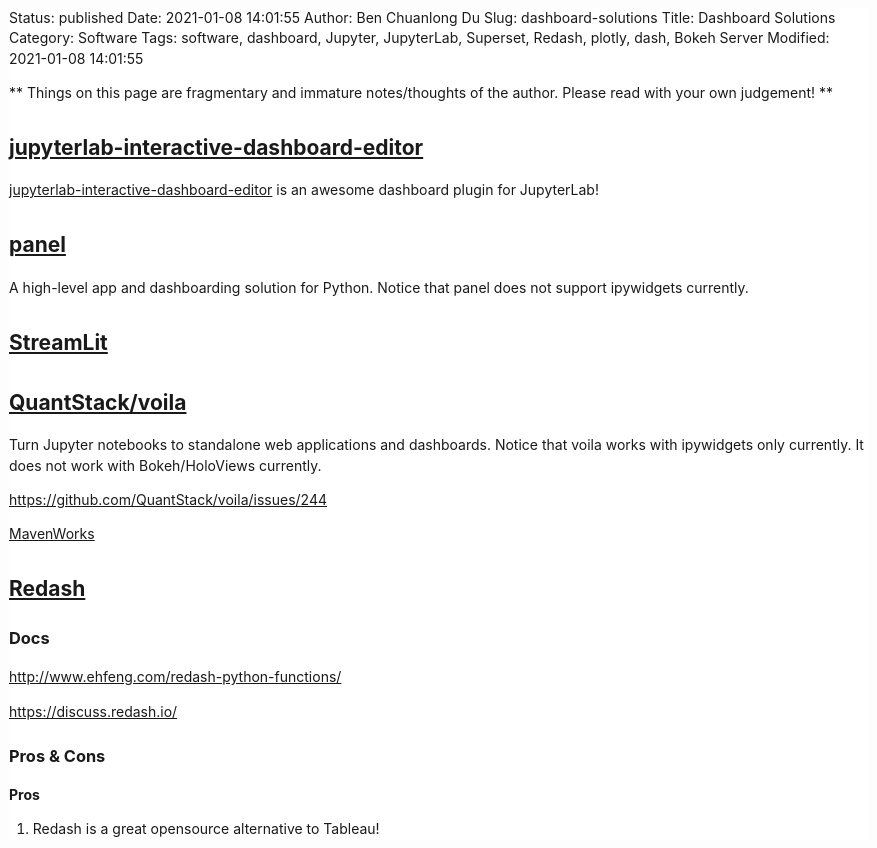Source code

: Status: published
Date: 2021-01-08 14:01:55
Author: Ben Chuanlong Du
Slug: dashboard-solutions
Title: Dashboard Solutions
Category: Software
Tags: software, dashboard, Jupyter, JupyterLab, Superset, Redash, plotly, dash, Bokeh Server
Modified: 2021-01-08 14:01:55

**
Things on this page are
fragmentary and immature notes/thoughts of the author.
Please read with your own judgement!
**

## [jupyterlab-interactive-dashboard-editor](https://github.com/jupytercalpoly/jupyterlab-interactive-dashboard-editor)

[jupyterlab-interactive-dashboard-editor](https://github.com/jupytercalpoly/jupyterlab-interactive-dashboard-editor)
is an awesome dashboard plugin for JupyterLab!

## [panel](https://github.com/pyviz/panel)

A high-level app and dashboarding solution for Python. 
Notice that panel does not support ipywidgets currently.

## [StreamLit](https://github.com/streamlit/streamlit)

## [QuantStack/voila](https://github.com/QuantStack/voila)

Turn Jupyter notebooks to standalone web applications and dashboards.
Notice that voila works with ipywidgets only currently.
It does not work with Bokeh/HoloViews currently.

https://github.com/QuantStack/voila/issues/244

[MavenWorks](https://github.com/Mavenomics/MavenWorks)

## [Redash](https://github.com/getredash/redash)

### Docs

http://www.ehfeng.com/redash-python-functions/

https://discuss.redash.io/

### Pros & Cons

**Pros**

1. Redash is a great opensource alternative to Tableau! 
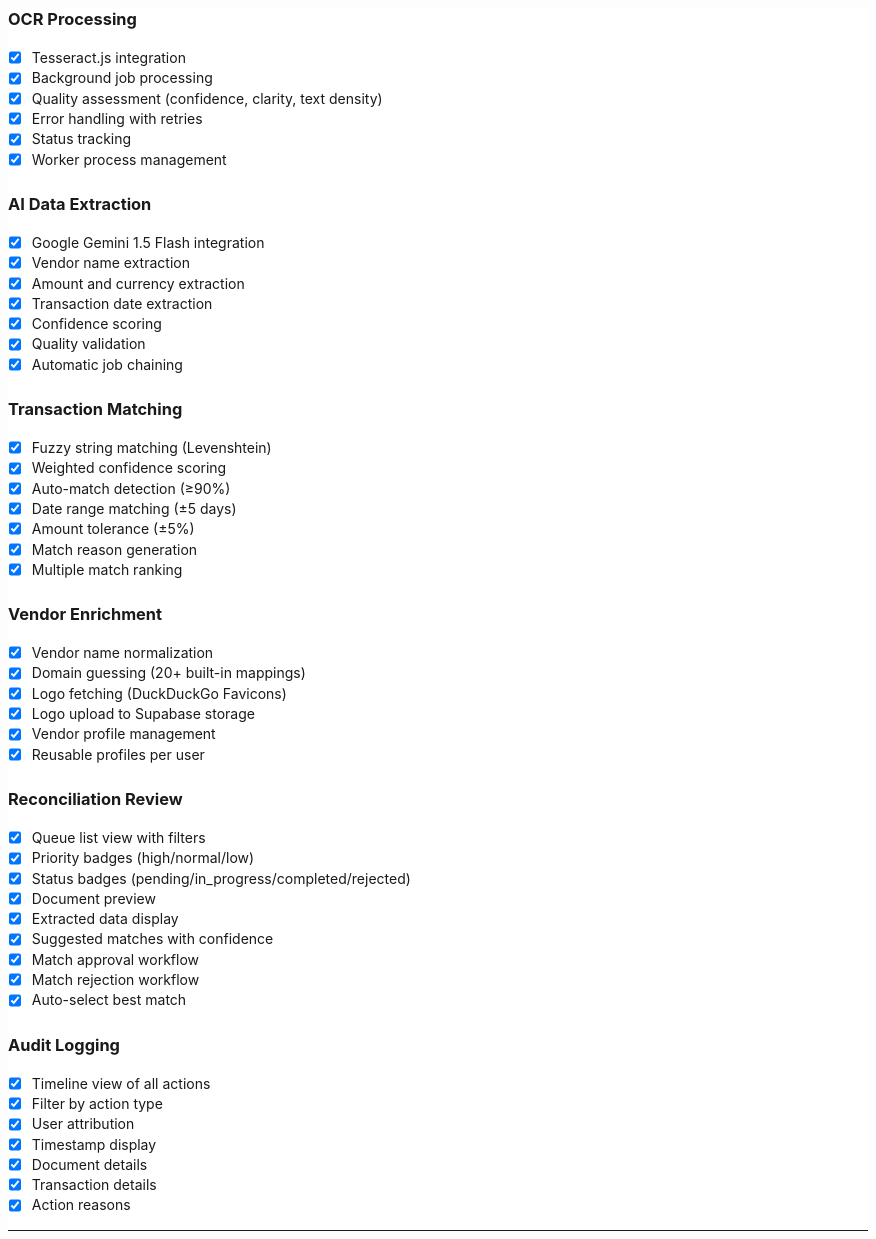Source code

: ### OCR Processing
- [x] Tesseract.js integration
- [x] Background job processing
- [x] Quality assessment (confidence, clarity, text density)
- [x] Error handling with retries
- [x] Status tracking
- [x] Worker process management

### AI Data Extraction
- [x] Google Gemini 1.5 Flash integration
- [x] Vendor name extraction
- [x] Amount and currency extraction
- [x] Transaction date extraction
- [x] Confidence scoring
- [x] Quality validation
- [x] Automatic job chaining

### Transaction Matching
- [x] Fuzzy string matching (Levenshtein)
- [x] Weighted confidence scoring
- [x] Auto-match detection (≥90%)
- [x] Date range matching (±5 days)
- [x] Amount tolerance (±5%)
- [x] Match reason generation
- [x] Multiple match ranking

### Vendor Enrichment
- [x] Vendor name normalization
- [x] Domain guessing (20+ built-in mappings)
- [x] Logo fetching (DuckDuckGo Favicons)
- [x] Logo upload to Supabase storage
- [x] Vendor profile management
- [x] Reusable profiles per user

### Reconciliation Review
- [x] Queue list view with filters
- [x] Priority badges (high/normal/low)
- [x] Status badges (pending/in_progress/completed/rejected)
- [x] Document preview
- [x] Extracted data display
- [x] Suggested matches with confidence
- [x] Match approval workflow
- [x] Match rejection workflow
- [x] Auto-select best match

### Audit Logging
- [x] Timeline view of all actions
- [x] Filter by action type
- [x] User attribution
- [x] Timestamp display
- [x] Document details
- [x] Transaction details
- [x] Action reasons

---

.....

[TASK PROMPT]: Convert the material above into a JSON list of strings with one string per line, omitting blank lines and the pictures.

[TASK RESULT]:
[
  "Source code",
  ": Status: published",
  "Date: 2021-01-08 14:01:55",
  "Author: Ben Chuanlong Du",
  "Slug: dashboard-solutions",
  "Title: Dashboard Solutions",
  "Category: Software",
  "Tags: software, dashboard, Jupyter, JupyterLab, Superset, Redash, plotly, dash, Bokeh Server",
  "Modified: 2021-01-08 14:01:55",
  "**",
  "Things on this page are",
  "fragmentary and immature notes/thoughts of the author.",
  "Please read with your own judgement!",
  "**",
  "## [jupyterlab-interactive-dashboard-editor](https://github.com/jupytercalpoly/jupyterlab-interactive-dashboard-editor)",
  "[jupyterlab-interactive-dashboard-editor](https://github.com/jupytercalpoly/jupyterlab-interactive-dashboard-editor)",
  "is an awesome dashboard plugin for JupyterLab!",
  "## [panel](https://github.com/pyviz/panel)",
  "A high-level app and dashboarding solution for Python. ",
  "Notice that panel does not support ipywidgets currently.",
  "## [StreamLit](https://github.com/streamlit/streamlit)",
  "## [QuantStack/voila](https://github.com/QuantStack/voila)",
  "Turn Jupyter notebooks to standalone web applications and dashboards.",
  "Notice that voila works with ipywidgets only currently.",
  "It does not work with Bokeh/HoloViews currently.",
  "https://github.com/QuantStack/voila/issues/244",
  "[MavenWorks](https://github.com/Mavenomics/MavenWorks)",
  "## [Redash](https://github.com/getredash/redash)",
  "### Docs",
  "http://www.ehfeng.com/redash-python-functions/",
  "https://discuss.redash.io/",
  "### Pros & Cons",
  "**Pros**",
  "1. Redash is a great opensource alternative to Tableau! ",
  "Source code",
  ": ### OCR Processing",
  "- [x] Tesseract.js integration",
  "- [x] Background job processing",
  "- [x] Quality assessment (confidence, clarity, text density)",
  "- [x] Error handling with retries",
  "- [x] Status tracking",
  "- [x] Worker process management",
  "### AI Data Extraction",
  "- [x] Google Gemini 1.5 Flash integration",
  "- [x] Vendor name extraction",
  "- [x] Amount and currency extraction",
  "- [x] Transaction date extraction",
  "- [x] Confidence scoring",
  "- [x] Quality validation",
  "- [x] Automatic job chaining",
  "### Transaction Matching",
  "- [x] Fuzzy string matching (Levenshtein)",
  "- [x] Weighted confidence scoring",
  "- [x] Auto-match detection (≥90%)",
  "- [x] Date range matching (±5 days)",
  "- [x] Amount tolerance (±5%)",
  "- [x] Match reason generation",
  "- [x] Multiple match ranking",
  "### Vendor Enrichment",
  "- [x] Vendor name normalization",
  "- [x] Domain guessing (20+ built-in mappings)",
  "- [x] Logo fetching (DuckDuckGo Favicons)",
  "- [x] Logo upload to Supabase storage",
  "- [x] Vendor profile management",
  "- [x] Reusable profiles per user",
  "### Reconciliation Review",
  "- [x] Queue list view with filters",
  "- [x] Priority badges (high/normal/low)",
  "- [x] Status badges (pending/in_progress/completed/rejected)",
  "- [x] Document preview",
  "- [x] Extracted data display",
  "- [x] Suggested matches with confidence",
  "- [x] Match approval workflow",
  "- [x] Match rejection workflow",
  "- [x] Auto-select best match",
  "### Audit Logging",
  "- [x] Timeline view of all actions",
  "- [x] Filter by action type",
  "- [x] User attribution",
  "- [x] Timestamp display",
  "- [x] Document details",
  "- [x] Transaction details",
  "- [x] Action reasons",
  "---"
]